Python Enhancement Proposal is referred to as PEP. In essence, it is a design document that offers the Python community information or suggests a new feature for the Python language. Consider a PEP as an official means for Python developers to convey ideas that potentially influence Python’s development, document choices, and propose improvements.
Why Do PEPs Matter?
PEPs are the backbone of how Python evolves. Every time a new feature is added to the language—or even when someone proposes changing or removing a feature—it typically starts with a PEP.
They serve multiple purposes:
- Propose new features (like f-strings or async/await).
- Explain design decisions behind features.
- Set coding standards (like the famous PEP 8).
- Facilitate community discussion before making changes.
A Real-World Example: PEP 8
One of the most well-known PEPs is PEP 8, which outlines the style guide for writing Python code. It covers things like how to name variables, when to use spaces vs. tabs, and how to format your code to keep it readable and consistent.
PEP 8 isn’t about changing the language—it’s about making sure the code we write is clean, professional, and easy to understand.
Who Writes PEPs?
Anyone in the Python community can write a PEP, but the process is detailed and collaborative. Once written, a PEP is submitted and goes through discussions, feedback, and revisions. Eventually, it may be accepted, rejected, or deferred.
The final decision often comes down to the Python Steering Council—a group of core developers who oversee the language’s direction.
Types of PEPs
There are a few categories of PEPs:
- Standards Track PEPs: Propose new features or implementations.

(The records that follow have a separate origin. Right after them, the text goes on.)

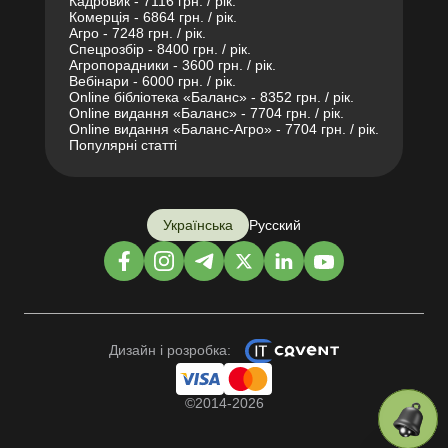
Кадровик - 7116 грн. / рік.
Комерція - 6864 грн. / рік.
Агро - 7248 грн. / рік.
Спецрозбір - 8400 грн. / рік.
Агропорадники - 3600 грн. / рік.
Вебінари - 6000 грн. / рік.
Online бібліотека «Баланс» - 8352 грн. / рік.
Online видання «Баланс» - 7704 грн. / рік.
Online видання «Баланс-Агро» - 7704 грн. / рік.
Популярні статті
Українська
Русский
Дизайн і розробка:
©2014-2026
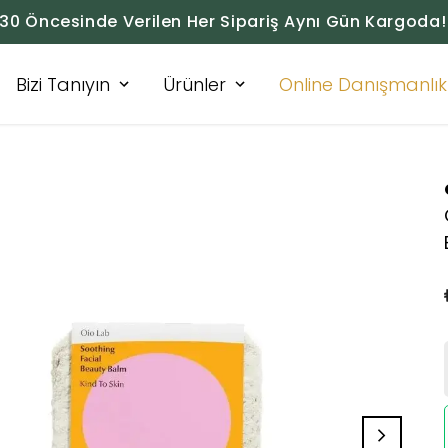
:30 Öncesinde Verilen Her Sipariş Aynı Gün Kargoda!
Bizi Tanıyın
Ürünler
Online Danışmanlık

- Informational PEPs: Share guidelines or best practices.
- Process PEPs: Propose changes to how Python is developed or managed.
How to Read a PEP
Each PEP has a specific format, including:
- An abstract (summary of the proposal)
- Motivation (why the change is needed)
- Specification (details of the proposal)
- Backward compatibility (how it affects existing code)
- Reference implementation (if applicable)
You can find all current and historical PEPs on the official Python PEP index.